You should take a look at the Java3D internals and the way it works. Both statements are entirely accurate and not contradictory. I'll try a simple example to show you why.
Java3D works with a message queue internally. Say you do a setCoordinate() call. That takes your geometry and generates an object to be placed on the queue as well as making a local copy. This may require a copy and some simple checks (eg enough coords for vertex count etc). The code then exits back to runtime code. This part is relatively fast and efficient. There is some synchronisation here to make sure that two objects don't clobber each other as they're being placed on the queue. Nothing that a simple synchronized keyword on the add method and a synchronised block around the queue itself (in case the render thread is pulling objects off the internal queue as well).
As some point the render thread kicks in. It loops for items on the message queue and processes them one at a time until there is nothing left. There's a lot of processing that goes on here. For example, for almost all the geometry it will pull the arrays, generate interleaved versions and a lot of other stuff behind the scenes. After all these are done, then the rest of the cull/draw render cycle takes place. However, due to the multi-threaded nature of that portion, it's quite possible (though not definite as it depends on the number of CPUs and/or setting of some system properties) that there are more synchronised blocks to go through while it is doing culling, state/transparency sorting etc.
In addition to this very basic management, there's another extra layer of complexity dealing with the behaviour system. At the start of the frame it has to do, potentially a lot of work to find out what behaviours are to be triggered. Potentially that means having to clear the message queue to pick up any transform updates above the behaviour locations and/or active viewplatform. I haven't checked into the picking code yet, but I suspect it too may have to flush the message queue before each pick.
That's why the outside code can be quite fast, yet it causes a much slower execution speed. The reason that Xith3D and AV3D are much faster than J3D is that there is no queue in the middle. Both of these scene graphs do not permit updates at any time other than at a very specific point in the app-cull-draw cycle. Java3D does not have this restriction. That means it has to be very careful about when those updates are placed on the queue and when they're pulled of.
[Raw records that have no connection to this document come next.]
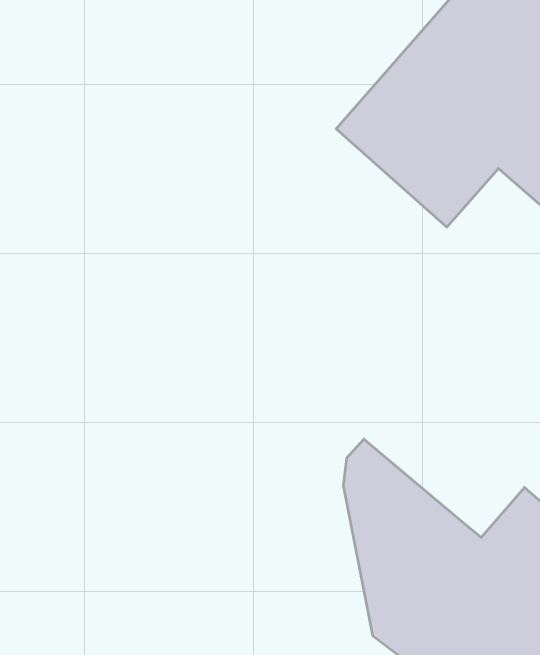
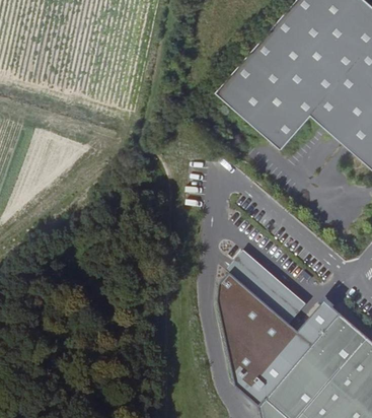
building: none -> [227,251,307,324]

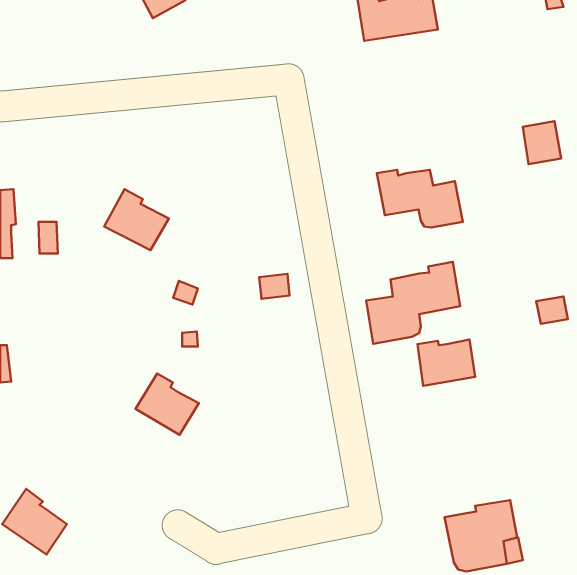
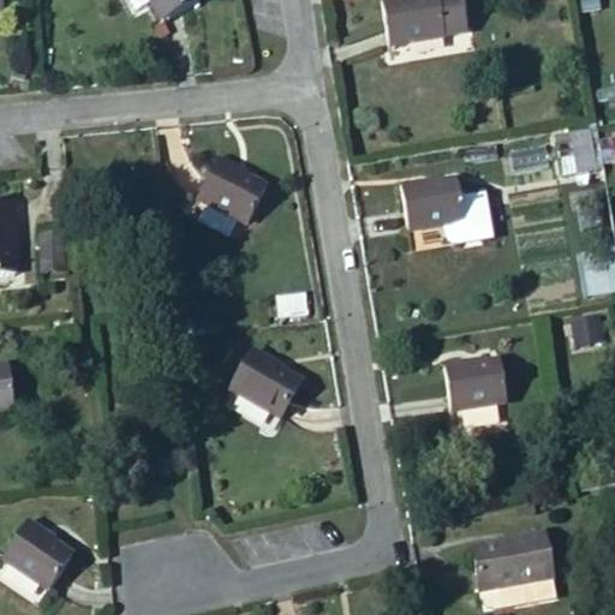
building: [104,189,169,250] -> [198,156,267,221]
building: [366,262,460,344] -> none
building: [136,374,199,435] -> [233,350,300,414]

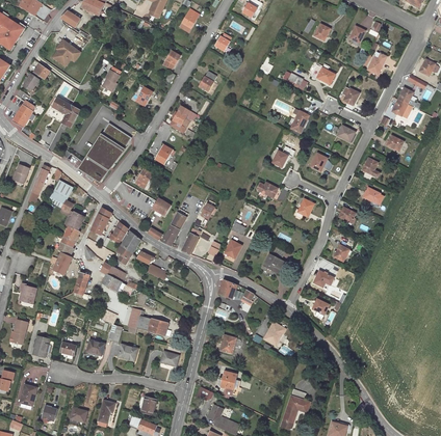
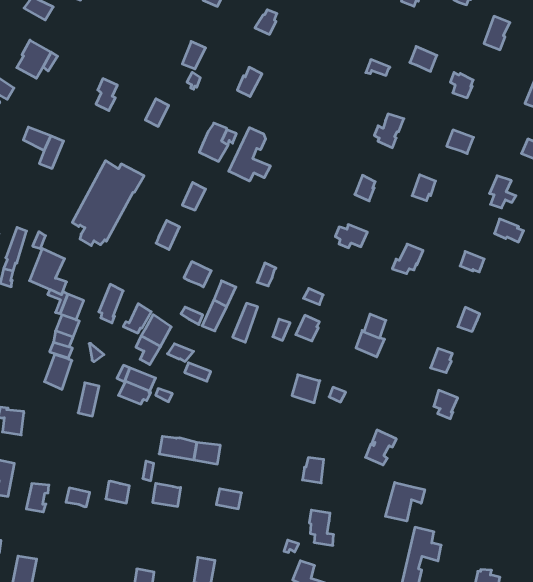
building: none -> [229,128,270,181]
building: none -> [385,482,425,521]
As for the code, simple - head to http://www.xj3d.org
and download the current version of Xj3D. Install. Open any VRML or X3D file using the included Xj3DBrowser. If you are using a Win32 box, two icons are installed - on for Java3D, one for OpenGL. Take a look at the contents and you'll see the only difference is the commandline switch. There's a FPS counter on the lower left corner. That will give you the simplest check for the basic numbers. Go as small or as large a file as you like. We run everything from a simple rotating box (thus only transform update, no geometry), right up to full cityscapes that about 120 megs of raw geometry/animation data and over a gig of textures.